« C'est cher payé pour une porte cassée ! », s'exclame le trentenaire à l'énoncé de sa sentence, ce mardi 26 mai. L'homme né à Oloron vient d'écoper de trois ans de prison, de l'interdiction de séjour dans les Pyrénées-Atlantiques pour la même durée et de l'interdiction de port d'armes durant cinq ans. Interpellé le 21 mai à Royan, il était recherché depuis le 21 janvier dans le cadre de l'agression nocturne d'une Paloise de 90 ans à son domicile où son ADN a été identifié. Le second malfrat n'a pas été identifié.
Les faits : une agression violente en pleine nuit
Il est 2 h 50 lorsque le SDF et un comparse enfoncent la porte de cet appartement de la rue Carnot, à Pau. La résidente est évidemment au lit où elle sera contrainte, un tissu sur la bouche, durant près de 45 minutes selon son récit. Son agresseur lui hurle dessus pour savoir où sont ses bijoux, l'or, son argent. Si la malheureuse se débat ou crie, l'agresseur la menace d'un coup de couteau.
Le logement mis à sac
« J'ai cru qu'il allait me tuer », raconte la victime dans ses dépositions à la police. Depuis la nonagénaire vit chez sa fille et son gendre, terrorisée. Elle n'a pas été blessée mais le traumatisme est tel qu'elle est incapable de regagner le domicile qu'elle occupait depuis 60 ans. « Je fais toujours des cauchemars chaque nuit et je me réveille en sursaut. J'ai peur de rester seule », poursuit-elle. Sa famille recherche désormais un Ehpad où la loger.
Tandis que l'agresseur maintient fermement la résidente, son complice fouille l'appartement de fond en comble. Une « mise à sac » qualifiera Béatrice Bioux, du ministère public. Même la cheminée est fouillée. Mais à entendre le prévenu, il n'a ni agressé la malheureuse, ni passer son logement au peigne fin. « J'ai juste assisté à tout ça pétrifié. Je voulais juste dormir au chaud », tente-t-il de faire croire au tribunal.

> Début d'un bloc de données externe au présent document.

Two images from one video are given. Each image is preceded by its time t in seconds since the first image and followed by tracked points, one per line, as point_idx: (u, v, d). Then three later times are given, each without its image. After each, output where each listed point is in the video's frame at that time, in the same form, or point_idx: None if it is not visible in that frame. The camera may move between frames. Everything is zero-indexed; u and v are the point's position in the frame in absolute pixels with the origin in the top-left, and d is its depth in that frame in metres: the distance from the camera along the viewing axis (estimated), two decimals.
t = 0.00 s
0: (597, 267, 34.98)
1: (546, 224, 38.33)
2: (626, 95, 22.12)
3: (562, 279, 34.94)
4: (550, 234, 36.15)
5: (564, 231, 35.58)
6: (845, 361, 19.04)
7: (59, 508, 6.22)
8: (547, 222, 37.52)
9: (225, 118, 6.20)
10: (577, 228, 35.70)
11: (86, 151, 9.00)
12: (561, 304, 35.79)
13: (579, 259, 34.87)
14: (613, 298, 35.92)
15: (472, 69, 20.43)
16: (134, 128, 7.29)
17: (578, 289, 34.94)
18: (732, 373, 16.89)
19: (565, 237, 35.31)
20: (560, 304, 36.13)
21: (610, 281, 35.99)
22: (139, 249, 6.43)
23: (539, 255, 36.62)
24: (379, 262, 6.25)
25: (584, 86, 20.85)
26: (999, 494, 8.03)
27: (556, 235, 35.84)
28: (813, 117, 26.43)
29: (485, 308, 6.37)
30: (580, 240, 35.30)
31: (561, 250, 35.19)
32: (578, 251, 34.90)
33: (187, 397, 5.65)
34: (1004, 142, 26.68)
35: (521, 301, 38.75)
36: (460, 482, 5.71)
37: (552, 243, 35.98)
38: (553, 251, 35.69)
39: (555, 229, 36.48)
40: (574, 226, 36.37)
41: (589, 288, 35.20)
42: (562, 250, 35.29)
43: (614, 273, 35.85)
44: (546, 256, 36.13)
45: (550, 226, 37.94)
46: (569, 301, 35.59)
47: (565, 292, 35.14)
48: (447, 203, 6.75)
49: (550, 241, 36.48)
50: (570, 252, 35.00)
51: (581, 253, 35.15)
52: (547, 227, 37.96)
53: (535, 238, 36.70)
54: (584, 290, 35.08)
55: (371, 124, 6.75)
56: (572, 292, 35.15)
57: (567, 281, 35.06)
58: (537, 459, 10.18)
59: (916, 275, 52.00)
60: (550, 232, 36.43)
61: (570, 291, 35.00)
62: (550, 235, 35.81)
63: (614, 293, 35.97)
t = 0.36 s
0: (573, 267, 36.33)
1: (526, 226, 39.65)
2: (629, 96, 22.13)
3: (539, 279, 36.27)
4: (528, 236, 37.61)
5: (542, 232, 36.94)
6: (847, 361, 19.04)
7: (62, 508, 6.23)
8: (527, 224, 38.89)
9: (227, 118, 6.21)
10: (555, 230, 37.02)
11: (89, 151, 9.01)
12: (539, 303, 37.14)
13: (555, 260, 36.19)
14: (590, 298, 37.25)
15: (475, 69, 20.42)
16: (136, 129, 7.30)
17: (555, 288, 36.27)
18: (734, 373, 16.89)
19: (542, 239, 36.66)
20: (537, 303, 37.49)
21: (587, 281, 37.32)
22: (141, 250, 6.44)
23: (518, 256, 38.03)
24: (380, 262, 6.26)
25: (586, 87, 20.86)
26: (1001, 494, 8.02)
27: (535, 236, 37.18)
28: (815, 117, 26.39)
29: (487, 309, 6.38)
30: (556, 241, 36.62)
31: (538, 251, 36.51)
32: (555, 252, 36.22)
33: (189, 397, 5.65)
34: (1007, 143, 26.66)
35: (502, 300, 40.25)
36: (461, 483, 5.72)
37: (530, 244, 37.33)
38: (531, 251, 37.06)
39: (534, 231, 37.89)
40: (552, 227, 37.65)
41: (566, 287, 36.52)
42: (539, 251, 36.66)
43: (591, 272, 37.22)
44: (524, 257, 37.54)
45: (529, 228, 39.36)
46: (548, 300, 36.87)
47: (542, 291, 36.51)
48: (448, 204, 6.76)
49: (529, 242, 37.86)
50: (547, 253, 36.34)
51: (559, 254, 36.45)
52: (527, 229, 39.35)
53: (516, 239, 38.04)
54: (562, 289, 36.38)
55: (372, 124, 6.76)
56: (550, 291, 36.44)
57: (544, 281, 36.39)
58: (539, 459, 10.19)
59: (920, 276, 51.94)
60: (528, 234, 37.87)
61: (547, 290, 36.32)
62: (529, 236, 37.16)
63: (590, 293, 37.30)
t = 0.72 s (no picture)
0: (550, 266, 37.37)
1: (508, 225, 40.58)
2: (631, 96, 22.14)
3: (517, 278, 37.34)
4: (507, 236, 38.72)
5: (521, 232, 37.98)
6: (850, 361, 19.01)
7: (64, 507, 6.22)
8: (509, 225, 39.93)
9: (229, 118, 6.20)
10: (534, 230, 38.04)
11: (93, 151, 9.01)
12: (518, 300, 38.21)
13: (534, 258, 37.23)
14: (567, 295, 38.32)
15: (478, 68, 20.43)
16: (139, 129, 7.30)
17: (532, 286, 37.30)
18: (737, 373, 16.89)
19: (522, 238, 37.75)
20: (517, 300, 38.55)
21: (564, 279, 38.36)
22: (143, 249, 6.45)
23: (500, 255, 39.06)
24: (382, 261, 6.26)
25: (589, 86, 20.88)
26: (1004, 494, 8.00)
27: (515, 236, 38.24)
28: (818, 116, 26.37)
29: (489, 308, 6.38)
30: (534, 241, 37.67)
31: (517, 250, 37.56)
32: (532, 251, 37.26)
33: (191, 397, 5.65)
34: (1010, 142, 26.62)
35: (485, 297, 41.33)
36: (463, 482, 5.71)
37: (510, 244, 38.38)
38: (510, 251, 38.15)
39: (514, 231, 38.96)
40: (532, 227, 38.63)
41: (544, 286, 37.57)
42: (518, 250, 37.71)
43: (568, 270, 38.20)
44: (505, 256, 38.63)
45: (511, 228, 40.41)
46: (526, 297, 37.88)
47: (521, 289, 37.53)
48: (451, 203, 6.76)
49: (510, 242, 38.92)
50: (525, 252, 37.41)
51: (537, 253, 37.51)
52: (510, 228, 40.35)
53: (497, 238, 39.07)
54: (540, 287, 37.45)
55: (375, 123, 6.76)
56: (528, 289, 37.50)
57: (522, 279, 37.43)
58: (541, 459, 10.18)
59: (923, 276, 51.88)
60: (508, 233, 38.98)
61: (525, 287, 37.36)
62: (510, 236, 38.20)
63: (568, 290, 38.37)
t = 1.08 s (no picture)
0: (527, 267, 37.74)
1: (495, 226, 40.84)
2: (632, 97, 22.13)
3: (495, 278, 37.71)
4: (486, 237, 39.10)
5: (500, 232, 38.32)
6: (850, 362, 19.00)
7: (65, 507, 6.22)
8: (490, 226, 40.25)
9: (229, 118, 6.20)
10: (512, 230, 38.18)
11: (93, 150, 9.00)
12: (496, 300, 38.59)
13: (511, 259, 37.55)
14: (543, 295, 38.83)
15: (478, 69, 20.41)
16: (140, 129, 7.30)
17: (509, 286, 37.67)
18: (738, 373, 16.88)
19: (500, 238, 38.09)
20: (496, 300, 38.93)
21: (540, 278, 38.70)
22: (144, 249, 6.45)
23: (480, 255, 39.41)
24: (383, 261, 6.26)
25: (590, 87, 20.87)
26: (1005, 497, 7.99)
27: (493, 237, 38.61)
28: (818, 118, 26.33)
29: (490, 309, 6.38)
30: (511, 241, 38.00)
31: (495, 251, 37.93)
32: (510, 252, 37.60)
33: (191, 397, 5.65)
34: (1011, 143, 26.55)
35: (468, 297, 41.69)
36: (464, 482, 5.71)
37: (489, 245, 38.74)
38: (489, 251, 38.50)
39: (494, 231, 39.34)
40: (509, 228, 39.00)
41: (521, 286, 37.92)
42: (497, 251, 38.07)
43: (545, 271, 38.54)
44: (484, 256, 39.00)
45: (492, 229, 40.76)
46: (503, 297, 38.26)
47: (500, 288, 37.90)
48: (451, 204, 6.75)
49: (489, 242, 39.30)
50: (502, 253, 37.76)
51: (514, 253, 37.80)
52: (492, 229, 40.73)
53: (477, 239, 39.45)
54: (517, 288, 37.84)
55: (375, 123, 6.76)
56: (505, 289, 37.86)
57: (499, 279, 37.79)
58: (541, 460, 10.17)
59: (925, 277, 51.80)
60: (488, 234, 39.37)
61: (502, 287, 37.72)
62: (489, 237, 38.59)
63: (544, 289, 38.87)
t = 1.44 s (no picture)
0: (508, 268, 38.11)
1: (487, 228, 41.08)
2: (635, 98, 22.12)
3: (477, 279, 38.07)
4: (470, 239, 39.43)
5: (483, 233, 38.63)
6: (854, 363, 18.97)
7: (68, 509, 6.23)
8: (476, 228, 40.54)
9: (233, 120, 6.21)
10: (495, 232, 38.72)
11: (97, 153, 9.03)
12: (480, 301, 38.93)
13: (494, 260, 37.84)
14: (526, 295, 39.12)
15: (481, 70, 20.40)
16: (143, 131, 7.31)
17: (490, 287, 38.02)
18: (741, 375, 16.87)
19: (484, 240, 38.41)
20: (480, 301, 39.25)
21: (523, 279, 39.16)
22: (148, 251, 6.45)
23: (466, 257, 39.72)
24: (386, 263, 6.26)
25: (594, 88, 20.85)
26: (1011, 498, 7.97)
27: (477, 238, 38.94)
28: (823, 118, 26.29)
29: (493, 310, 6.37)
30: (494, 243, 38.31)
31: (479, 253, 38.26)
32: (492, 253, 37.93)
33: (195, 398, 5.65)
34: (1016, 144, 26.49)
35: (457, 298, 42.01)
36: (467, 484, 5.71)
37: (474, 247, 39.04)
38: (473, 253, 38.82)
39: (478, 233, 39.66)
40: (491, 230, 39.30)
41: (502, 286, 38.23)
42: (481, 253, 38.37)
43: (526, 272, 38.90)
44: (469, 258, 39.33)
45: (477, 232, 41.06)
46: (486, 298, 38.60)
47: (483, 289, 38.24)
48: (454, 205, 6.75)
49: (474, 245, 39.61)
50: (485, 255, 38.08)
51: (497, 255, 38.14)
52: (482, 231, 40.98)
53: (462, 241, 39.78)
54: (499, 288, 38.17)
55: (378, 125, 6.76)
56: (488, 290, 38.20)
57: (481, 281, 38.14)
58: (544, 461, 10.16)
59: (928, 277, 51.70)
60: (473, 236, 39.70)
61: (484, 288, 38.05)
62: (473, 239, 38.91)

Le prévenu : un SDF au lourd casier judiciaire
Selon son récit, le SDF aurait suivi un inconnu tout juste rencontré et qui lui promettait une nuit bien au chaud dans un squat. Il reconnaît avoir défoncé la porte, mais c'est tout. Il prend tout de même soin d'enfiler une paire de gants en latex « que j'ai trouvé là », dit-il. Il en laissera un sur place avec son ADN. De son compagnon d'infortune, il ne se souvient que de l'accent maghrébin et de sa grande taille. Pas de chance, la victime assure que celui qui a contraint sa bouche durant près d'une heure n'avait pas d'accent.
22 condamnations au casier
Deux jours avant, le prévenu s'est rendu coupable de l'usage de cannabis et d'un vol de sac, trouvés dans une voiture où il comptait passer la nuit. Puis, malgré l'état de sidération qu'il prétend après cette nuit d'agression, le trentenaire toujours sous l'empire de l'alcool - de jour comme de nuit - dérobe une doudoune avec un portefeuille à proximité de la discothèque Le Connemara. « Elle était là abandonnée », raconte-t-il. Son propriétaire l'avait posée au sol pour en découdre avec un tiers.
L'homme - avec déjà 22 condamnations à son casier judiciaire depuis 2015, pour des faits de vol, violence ou usage de stupéfiant - était jugé ce mardi pour l'ensemble de ces faits et un vol en réunion de deux roues de vélo, pour lequel il a été relaxé. Pour le reste, le parquet avait requis cinq ans de prison ferme. Son avocate, Me Patricia Cocrelle a enjoint le tribunal à plus de mesure, soulignant les effets de l'errance et l'addiction à l'alcool du prévenu. « Dans cette vie d'errance, il rencontre tous les jours de nouvelles personnes et souvent des mauvaises », tente-t-elle pour relativiser. Et de solliciter un suivi judiciaire avec une injonction de soins pour l'addiction de son client. Elle ne les obtiendra pas.